# How is the finance charge figured on Guest Rewards Charge



## Larry H. (Oct 10, 2007)

Hi,

Been interested in the Guest Rewards Credit Card.. My mom went ahead and got one which came yesterday.. Does anyone understand how the finance charge is handled.. It appears to say on a daily basis. Does that mean you pay a finance fee even if you pay the card off. If thats the case I think hers is about to go back?

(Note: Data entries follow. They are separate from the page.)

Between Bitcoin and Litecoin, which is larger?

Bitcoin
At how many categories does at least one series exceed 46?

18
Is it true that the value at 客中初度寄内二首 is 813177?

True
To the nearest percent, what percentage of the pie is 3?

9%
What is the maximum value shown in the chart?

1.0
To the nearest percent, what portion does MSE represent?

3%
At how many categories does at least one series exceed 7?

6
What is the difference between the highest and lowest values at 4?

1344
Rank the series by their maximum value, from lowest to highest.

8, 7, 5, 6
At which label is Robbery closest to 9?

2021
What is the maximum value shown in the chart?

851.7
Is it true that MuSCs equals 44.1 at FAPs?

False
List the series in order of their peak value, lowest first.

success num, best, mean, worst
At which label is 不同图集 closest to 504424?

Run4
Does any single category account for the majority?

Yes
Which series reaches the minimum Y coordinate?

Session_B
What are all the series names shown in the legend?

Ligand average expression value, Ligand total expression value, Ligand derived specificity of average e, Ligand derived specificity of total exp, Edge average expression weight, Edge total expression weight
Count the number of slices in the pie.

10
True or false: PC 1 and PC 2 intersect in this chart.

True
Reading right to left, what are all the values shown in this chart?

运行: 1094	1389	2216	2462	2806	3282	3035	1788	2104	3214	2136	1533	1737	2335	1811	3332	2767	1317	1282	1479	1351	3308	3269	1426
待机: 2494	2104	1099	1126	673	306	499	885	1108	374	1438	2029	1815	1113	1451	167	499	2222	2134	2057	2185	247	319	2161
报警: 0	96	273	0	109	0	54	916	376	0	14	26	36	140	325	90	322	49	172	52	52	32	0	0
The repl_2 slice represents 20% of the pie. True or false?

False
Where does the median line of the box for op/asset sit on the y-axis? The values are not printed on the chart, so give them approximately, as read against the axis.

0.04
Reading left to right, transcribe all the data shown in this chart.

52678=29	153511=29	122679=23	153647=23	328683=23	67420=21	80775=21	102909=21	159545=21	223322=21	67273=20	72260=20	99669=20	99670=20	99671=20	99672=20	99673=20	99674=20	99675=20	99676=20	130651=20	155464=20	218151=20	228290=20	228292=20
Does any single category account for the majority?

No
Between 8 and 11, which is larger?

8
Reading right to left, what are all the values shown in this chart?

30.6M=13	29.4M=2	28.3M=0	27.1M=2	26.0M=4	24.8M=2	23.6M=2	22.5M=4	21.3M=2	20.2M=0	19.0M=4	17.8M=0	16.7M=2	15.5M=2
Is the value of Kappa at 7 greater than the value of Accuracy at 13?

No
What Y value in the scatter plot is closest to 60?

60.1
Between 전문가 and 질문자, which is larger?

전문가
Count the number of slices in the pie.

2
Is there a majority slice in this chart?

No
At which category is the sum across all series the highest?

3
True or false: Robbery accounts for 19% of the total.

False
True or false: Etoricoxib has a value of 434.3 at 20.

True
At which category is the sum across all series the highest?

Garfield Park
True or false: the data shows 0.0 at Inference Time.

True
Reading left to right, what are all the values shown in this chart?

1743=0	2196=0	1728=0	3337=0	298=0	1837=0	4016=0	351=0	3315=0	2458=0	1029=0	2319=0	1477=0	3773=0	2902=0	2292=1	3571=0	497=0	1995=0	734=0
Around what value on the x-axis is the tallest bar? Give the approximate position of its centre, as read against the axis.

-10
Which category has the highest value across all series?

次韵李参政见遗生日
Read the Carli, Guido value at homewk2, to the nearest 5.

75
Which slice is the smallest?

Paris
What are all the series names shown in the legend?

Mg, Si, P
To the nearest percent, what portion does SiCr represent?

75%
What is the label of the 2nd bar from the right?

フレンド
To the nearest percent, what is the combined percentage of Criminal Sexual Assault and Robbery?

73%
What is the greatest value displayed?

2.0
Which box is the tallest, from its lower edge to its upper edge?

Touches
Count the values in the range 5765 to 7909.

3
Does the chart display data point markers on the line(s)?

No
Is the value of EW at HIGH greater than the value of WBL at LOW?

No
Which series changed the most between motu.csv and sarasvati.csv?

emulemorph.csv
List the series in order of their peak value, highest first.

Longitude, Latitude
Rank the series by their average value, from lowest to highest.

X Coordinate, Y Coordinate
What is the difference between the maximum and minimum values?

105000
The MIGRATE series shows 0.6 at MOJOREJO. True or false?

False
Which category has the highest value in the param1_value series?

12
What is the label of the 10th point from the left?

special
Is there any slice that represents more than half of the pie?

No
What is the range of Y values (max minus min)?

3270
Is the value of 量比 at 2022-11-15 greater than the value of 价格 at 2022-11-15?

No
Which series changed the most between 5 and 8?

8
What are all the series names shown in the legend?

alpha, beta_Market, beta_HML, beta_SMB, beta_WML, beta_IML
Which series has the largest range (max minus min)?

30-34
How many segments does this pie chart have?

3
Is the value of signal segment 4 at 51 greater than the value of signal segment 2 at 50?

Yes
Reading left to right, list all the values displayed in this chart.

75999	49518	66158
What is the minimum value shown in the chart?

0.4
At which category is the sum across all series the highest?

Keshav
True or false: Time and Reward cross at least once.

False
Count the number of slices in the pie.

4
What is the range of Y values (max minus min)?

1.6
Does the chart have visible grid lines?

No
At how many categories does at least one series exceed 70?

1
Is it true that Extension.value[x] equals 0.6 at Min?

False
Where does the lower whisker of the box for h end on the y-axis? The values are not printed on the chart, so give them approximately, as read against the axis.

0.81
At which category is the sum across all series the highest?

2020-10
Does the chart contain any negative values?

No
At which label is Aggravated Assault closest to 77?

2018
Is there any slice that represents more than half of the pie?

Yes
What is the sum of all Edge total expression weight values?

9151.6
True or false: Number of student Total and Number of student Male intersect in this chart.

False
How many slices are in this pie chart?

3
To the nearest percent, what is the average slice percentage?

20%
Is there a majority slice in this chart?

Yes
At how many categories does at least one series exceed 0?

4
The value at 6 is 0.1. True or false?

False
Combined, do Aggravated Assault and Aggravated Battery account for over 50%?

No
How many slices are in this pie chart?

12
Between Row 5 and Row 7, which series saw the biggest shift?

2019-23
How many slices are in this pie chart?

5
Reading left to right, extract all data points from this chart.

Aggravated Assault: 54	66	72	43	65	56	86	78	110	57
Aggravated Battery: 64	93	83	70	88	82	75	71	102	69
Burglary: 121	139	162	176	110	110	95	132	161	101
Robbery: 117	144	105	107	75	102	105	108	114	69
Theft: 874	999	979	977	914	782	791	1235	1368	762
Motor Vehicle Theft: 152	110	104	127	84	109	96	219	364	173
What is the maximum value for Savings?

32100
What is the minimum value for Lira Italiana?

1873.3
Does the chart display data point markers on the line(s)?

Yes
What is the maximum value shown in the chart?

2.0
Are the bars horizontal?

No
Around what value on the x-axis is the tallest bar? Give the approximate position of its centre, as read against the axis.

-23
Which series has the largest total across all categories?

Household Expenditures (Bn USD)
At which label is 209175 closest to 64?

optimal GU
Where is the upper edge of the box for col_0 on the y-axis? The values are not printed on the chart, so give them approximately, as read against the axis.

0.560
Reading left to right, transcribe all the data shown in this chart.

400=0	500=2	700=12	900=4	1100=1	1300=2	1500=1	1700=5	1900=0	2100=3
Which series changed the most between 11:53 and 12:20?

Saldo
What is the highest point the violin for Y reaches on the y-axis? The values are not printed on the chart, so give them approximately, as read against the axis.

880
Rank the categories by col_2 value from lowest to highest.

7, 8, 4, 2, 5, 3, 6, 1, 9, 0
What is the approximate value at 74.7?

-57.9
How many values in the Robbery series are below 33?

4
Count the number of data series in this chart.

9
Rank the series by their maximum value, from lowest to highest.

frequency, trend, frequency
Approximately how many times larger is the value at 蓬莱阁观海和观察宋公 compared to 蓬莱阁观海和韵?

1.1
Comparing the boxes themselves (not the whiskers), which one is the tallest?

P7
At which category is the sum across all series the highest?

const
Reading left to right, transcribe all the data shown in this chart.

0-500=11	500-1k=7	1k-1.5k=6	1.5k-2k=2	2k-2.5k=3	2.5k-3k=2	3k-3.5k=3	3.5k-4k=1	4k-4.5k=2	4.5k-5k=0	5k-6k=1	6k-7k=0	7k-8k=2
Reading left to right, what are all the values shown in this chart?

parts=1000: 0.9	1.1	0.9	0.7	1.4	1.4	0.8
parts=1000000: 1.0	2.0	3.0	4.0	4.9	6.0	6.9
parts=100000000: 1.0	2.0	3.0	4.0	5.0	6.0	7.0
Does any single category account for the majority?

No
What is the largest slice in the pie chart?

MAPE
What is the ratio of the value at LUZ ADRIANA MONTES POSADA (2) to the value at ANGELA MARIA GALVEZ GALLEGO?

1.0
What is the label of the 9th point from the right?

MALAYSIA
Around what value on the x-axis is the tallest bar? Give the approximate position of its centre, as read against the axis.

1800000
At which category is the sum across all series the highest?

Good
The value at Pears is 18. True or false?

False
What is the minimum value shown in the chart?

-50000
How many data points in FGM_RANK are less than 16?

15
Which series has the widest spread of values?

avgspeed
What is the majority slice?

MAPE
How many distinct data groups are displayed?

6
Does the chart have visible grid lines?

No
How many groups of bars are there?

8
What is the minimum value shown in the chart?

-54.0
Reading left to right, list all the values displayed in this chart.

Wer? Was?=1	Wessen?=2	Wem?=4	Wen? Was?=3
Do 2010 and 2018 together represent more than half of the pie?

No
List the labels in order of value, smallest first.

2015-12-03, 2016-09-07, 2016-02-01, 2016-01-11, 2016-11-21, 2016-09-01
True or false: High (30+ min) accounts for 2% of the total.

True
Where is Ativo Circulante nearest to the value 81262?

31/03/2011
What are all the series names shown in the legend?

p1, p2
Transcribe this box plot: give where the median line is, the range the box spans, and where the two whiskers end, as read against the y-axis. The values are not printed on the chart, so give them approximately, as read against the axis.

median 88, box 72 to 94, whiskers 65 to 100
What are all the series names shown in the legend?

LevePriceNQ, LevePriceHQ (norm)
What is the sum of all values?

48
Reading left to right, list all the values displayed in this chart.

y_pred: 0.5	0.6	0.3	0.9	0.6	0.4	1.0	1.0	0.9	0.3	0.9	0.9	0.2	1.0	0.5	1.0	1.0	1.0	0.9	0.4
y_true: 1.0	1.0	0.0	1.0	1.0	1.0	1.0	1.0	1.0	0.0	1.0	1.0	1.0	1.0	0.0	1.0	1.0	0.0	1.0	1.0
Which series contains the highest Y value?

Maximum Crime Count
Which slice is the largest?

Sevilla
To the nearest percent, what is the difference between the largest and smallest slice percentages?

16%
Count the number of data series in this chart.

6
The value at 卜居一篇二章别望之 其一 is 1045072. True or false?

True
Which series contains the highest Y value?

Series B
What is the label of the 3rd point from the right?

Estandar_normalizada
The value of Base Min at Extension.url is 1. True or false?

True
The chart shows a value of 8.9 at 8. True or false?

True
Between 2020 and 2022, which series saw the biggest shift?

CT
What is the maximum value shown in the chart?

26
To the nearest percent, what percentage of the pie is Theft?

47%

Say that is the case.. What would a 200.00 balance cost you if you paid it off. If so is that worth it?

Larry


----------



## PRR 60 (Oct 10, 2007)

Larry H. said:


> Hi,
> Been interested in the Guest Rewards Credit Card.. My mom went ahead and got one which came yesterday.. Does anyone understand how the finance charge is handled.. It appears to say on a daily basis. Does that mean you pay a finance fee even if you pay the card off. If thats the case I think hers is about to go back?
> 
> Say that is the case.. What would a 200.00 balance cost you if you paid it off. If so is that worth it?
> ...


If you pay your balance in full on or before the stated payment date, there is no finance charge. The finance charge starts as soon as you carry a balance from one billing cycle to the next and continues until you pay in full. So, with your example, if you charge $200, get a bill for the $200, and then pay the $200 before the due date, the finance charge is zero. But if you pay $50 and carry $150 to the next month, then finance charges kick in.

One exception is a cash advance. If you use the card at an ATM or you use a "convenience check" to get cash or buy something with the check, then finance charges for that cash advance accrue immediately.


----------



## Larry H. (Oct 10, 2007)

Thanks for the reply, I feel better now.. I will inform her and we will both begin building some points soon.


----------



## Anthony (Oct 11, 2007)

Wow, 17.24%. The MBNA Amtrak card was fixed at 7.9%, as are the grandfathered and converted AGR card accounts that BofA now controls...


----------



## sechs (Oct 12, 2007)

My card was never at 7.9%, and BofA has notified that rates will be going up next year....


----------



## Anthony (Oct 13, 2007)

Okay, I guess it depends on the account. If I remember correctly, there were two Amtrak rates - 7.9 and 9.9 (right?)


----------



## sechs (Oct 15, 2007)

I can't recall exactly, but I think it was more like 9.9 and 12.9%.

I've only carried a balance on that card once or twice, so I don't really know what the interest rate is anyway....


----------